## ASSIGNED TASK:
Starting with the line that contains "एन, कानुन तथा निर्देशिका" and ending with the very last line, copy those lines word for word, including both ends. Leave the pictures out.

Collected data:

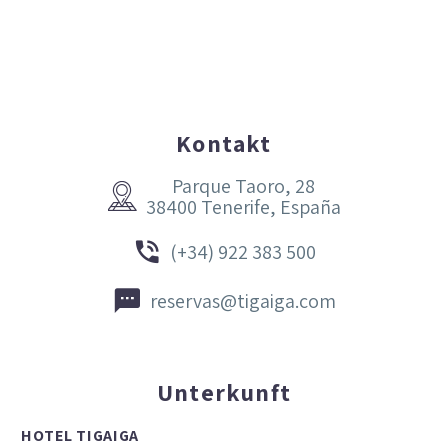
Kontakt
Parque Taoro, 28


38400 Tenerife, España


(+34) 922 383 500


reservas@tigaiga.com
Unterkunft
HOTEL TIGAIGA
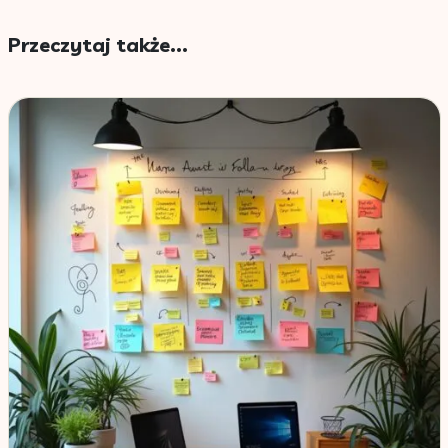
Przeczytaj także...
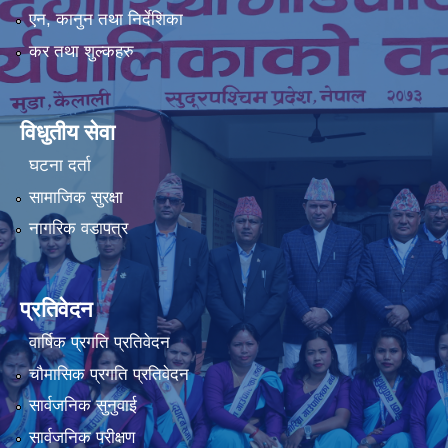
एन, कानुन तथा निर्देशिका
कर तथा शुल्कहरु
विधुतीय सेवा
घटना दर्ता
सामाजिक सुरक्षा
नागरिक वडापत्र
प्रतिवेदन
वार्षिक प्रगति प्रतिवेदन
चौमासिक प्रगति प्रतिवेदन
सार्वजनिक सुनुवाई
सार्वजनिक परीक्षण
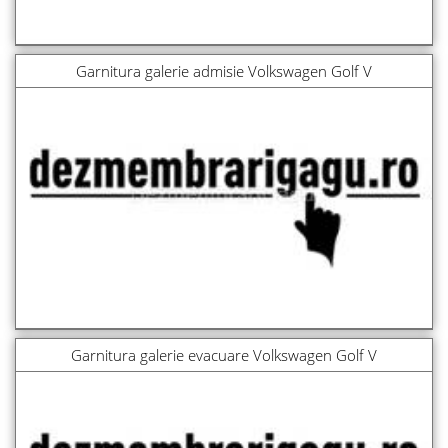
Garnitura galerie admisie Volkswagen Golf V
Garnitura galerie evacuare Volkswagen Golf V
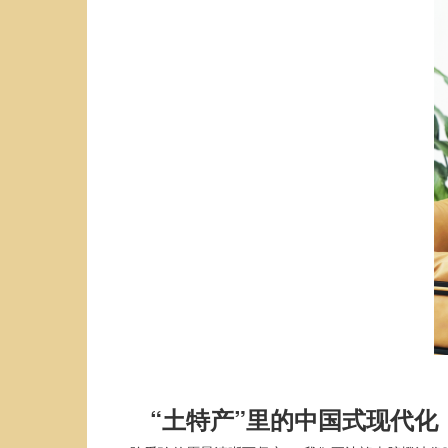
“土特产”里的中国式现代化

## SOLUTION TO THIS TASK:
एन, कानुन तथा निर्देशिका
कर तथा शुल्कहरु
विधुतीय सेवा
घटना दर्ता
सामाजिक सुरक्षा
नागरिक वडापत्र
प्रतिवेदन
वार्षिक प्रगति प्रतिवेदन
चौमासिक प्रगति प्रतिवेदन
सार्वजनिक सुनुवाई
सार्वजनिक परीक्षण
Garnitura galerie admisie Volkswagen Golf V
Garnitura galerie evacuare Volkswagen Golf V
“土特产”里的中国式现代化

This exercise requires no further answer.